1

I saw a post on why MLE and MAP yield the same result when under uniform prior. But, I was wondering about the case when they are under Gaussian Prior. I suppose they are different in this case but I do not know the right way to explain this.

Can someone tell me if my assumption is right? and provide more explanation?

  • 3
    MLE finds the point which maximises the likelihood while MAP finds the point which maximises the prior times the likelihood. If the prior is constant these are the same point; if the prior is not constant then they need not be the same. – Henry Oct 11 '22 at 08:29
  • @Henry so basically, it depends on whether the prior is constant or not right? Does not matter if it is gaussian or uniform? – jimmy1998 Oct 11 '22 at 08:49
  • for linear regression, the MAP is basically ridge regression ( ie adding lambda x 2norm of coefficients) to MLE cost function = sum squared error – seanv507 Oct 11 '22 at 08:54
  • A uniform prior is constant on its support. Any non-uniform prior is not constant on its support – Henry Oct 11 '22 at 09:22

1 Answers1

2

It's quite easy to see and doesn't need sophisticated math. In the maximum likelihood (MLE) you maximize

$$ \underset{\theta}{\operatorname{arg\,max}} \; p(X | \theta) $$

while with maximum a posterior (MAP) you also consider the prior for $\theta$

$$ \underset{\theta}{\operatorname{arg\,max}} \; p(X | \theta) \, p(\theta) $$

Now the statement about uniform prior is not exactly true. It is true if you consider a flat, improper (that doesn't integrate to 1), prior $p(\theta) \propto 1$ (it is equal to 1 for any value of $\theta$), then it yields

$$ \underset{\theta}{\operatorname{arg\,max}} \; p(X | \theta) \times 1 $$

and is the same as maximum likelihood.
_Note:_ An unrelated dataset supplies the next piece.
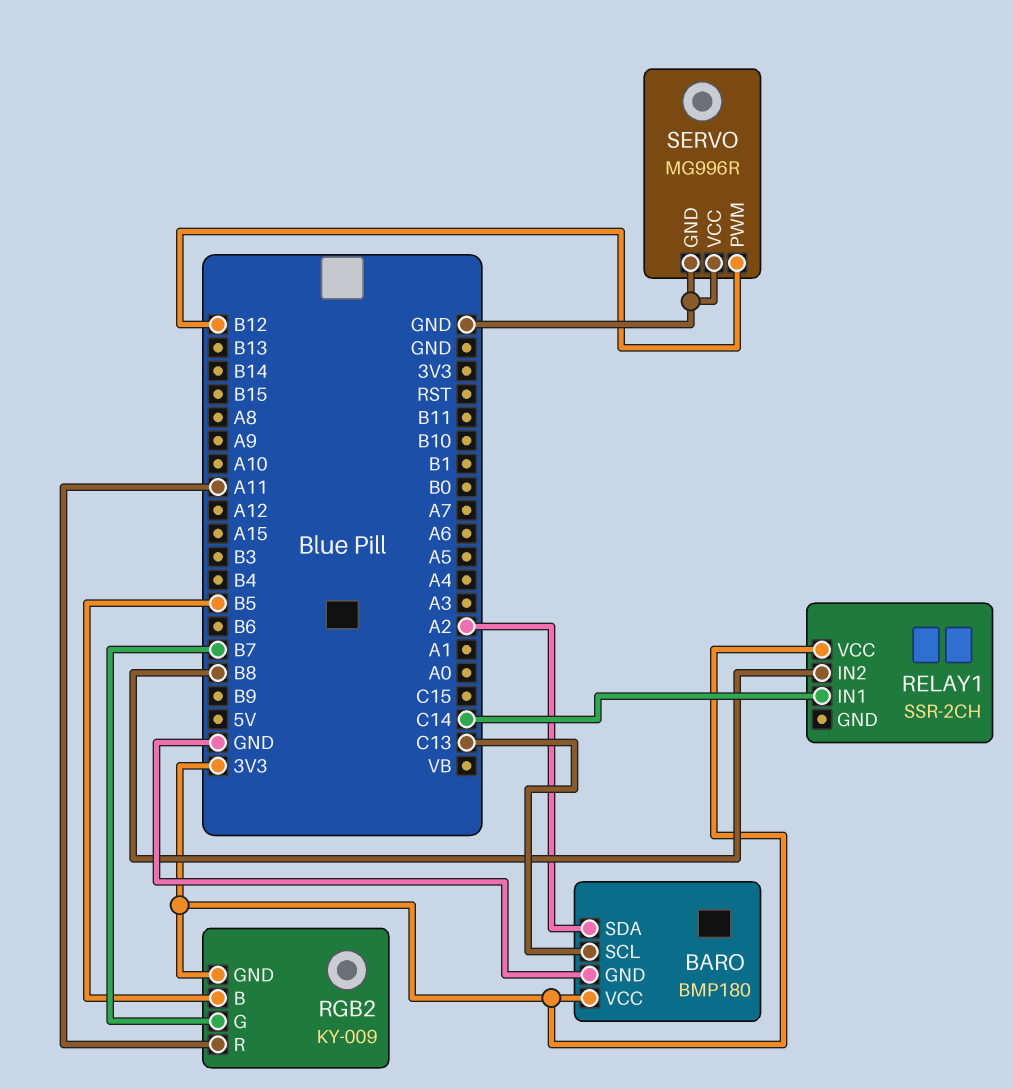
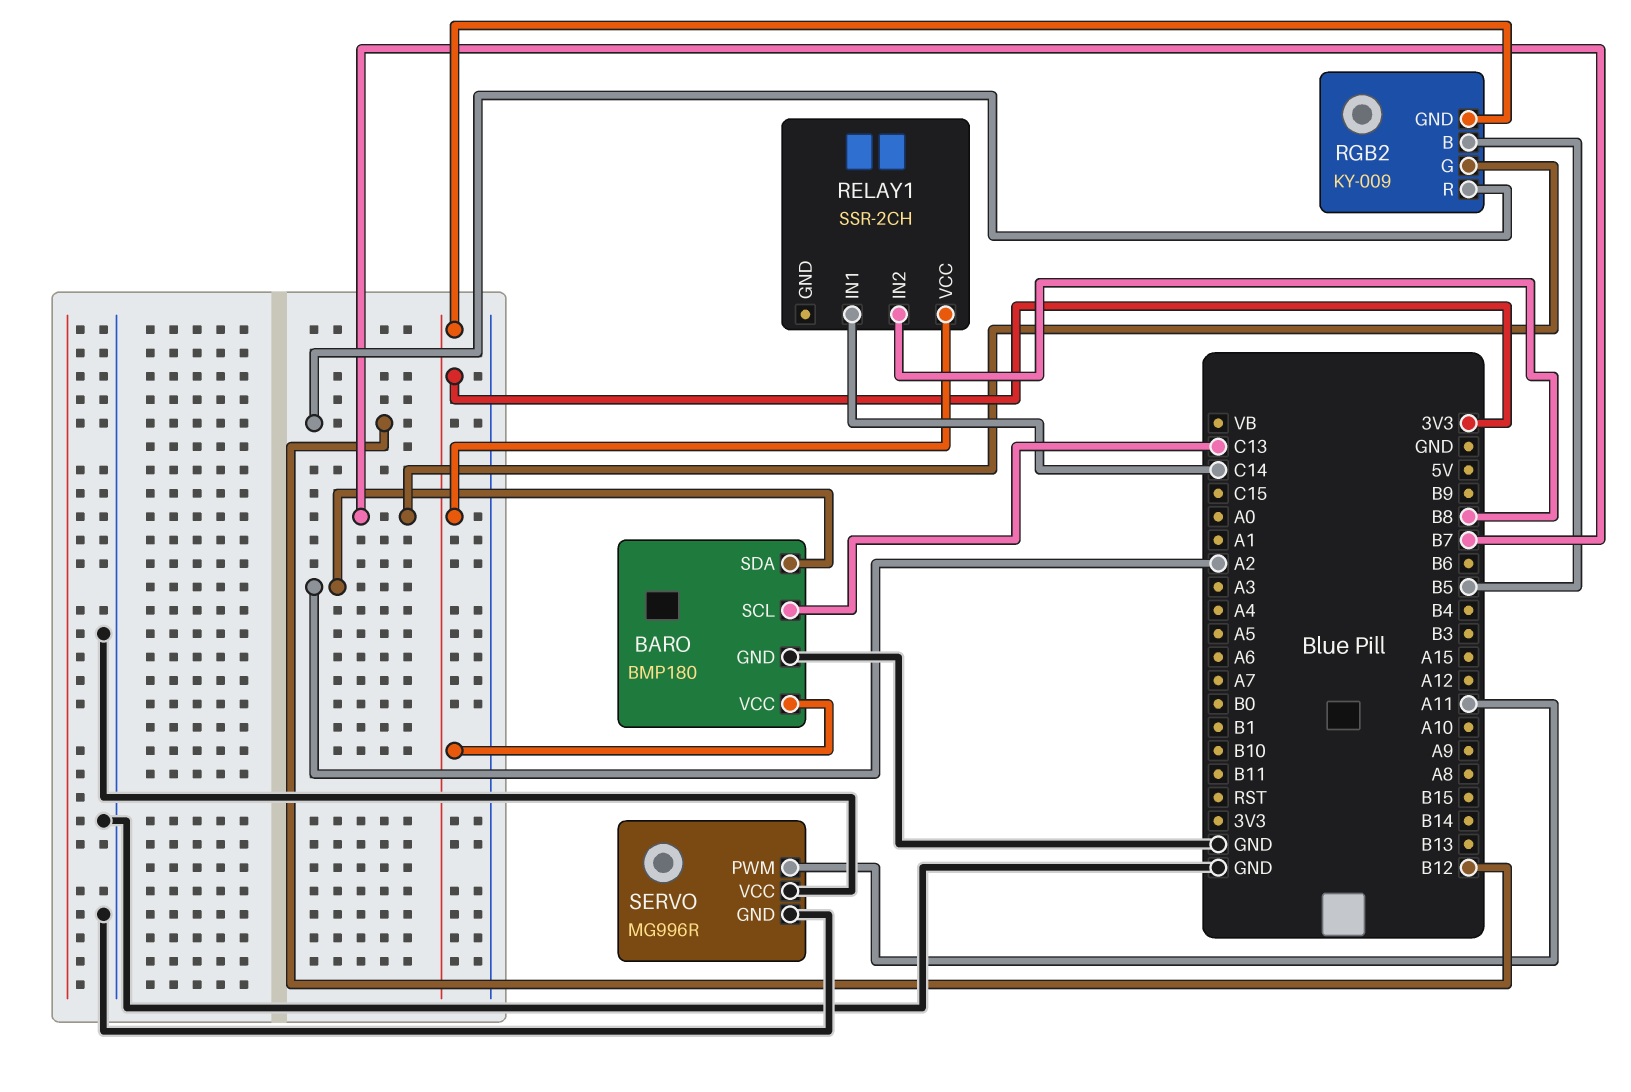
RGB2 pin R: A11 -> B12
SERVO pin PWM: B12 -> A11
But imagine that the prior is uniform over a bounded region, say

$$ p(\theta) = \begin{cases} 1 & \theta \in (100, 101), \\[6pt] 0 & \text {otherwise}. \end{cases} $$

then MLE and MAP would be equal only if MLE returned a result between 100 and 101 because in other cases, the posterior in MAP would be equal to zero.

As for Gaussian prior, or any other, if you multiply likelihood by anything else than a flat prior, you are maximizing a different function. If you have a lot of data, prior becomes less relevant, so it can happen that MAP and MLE will lead to similar results, but this does not need to happen.

Tim
  • 138,066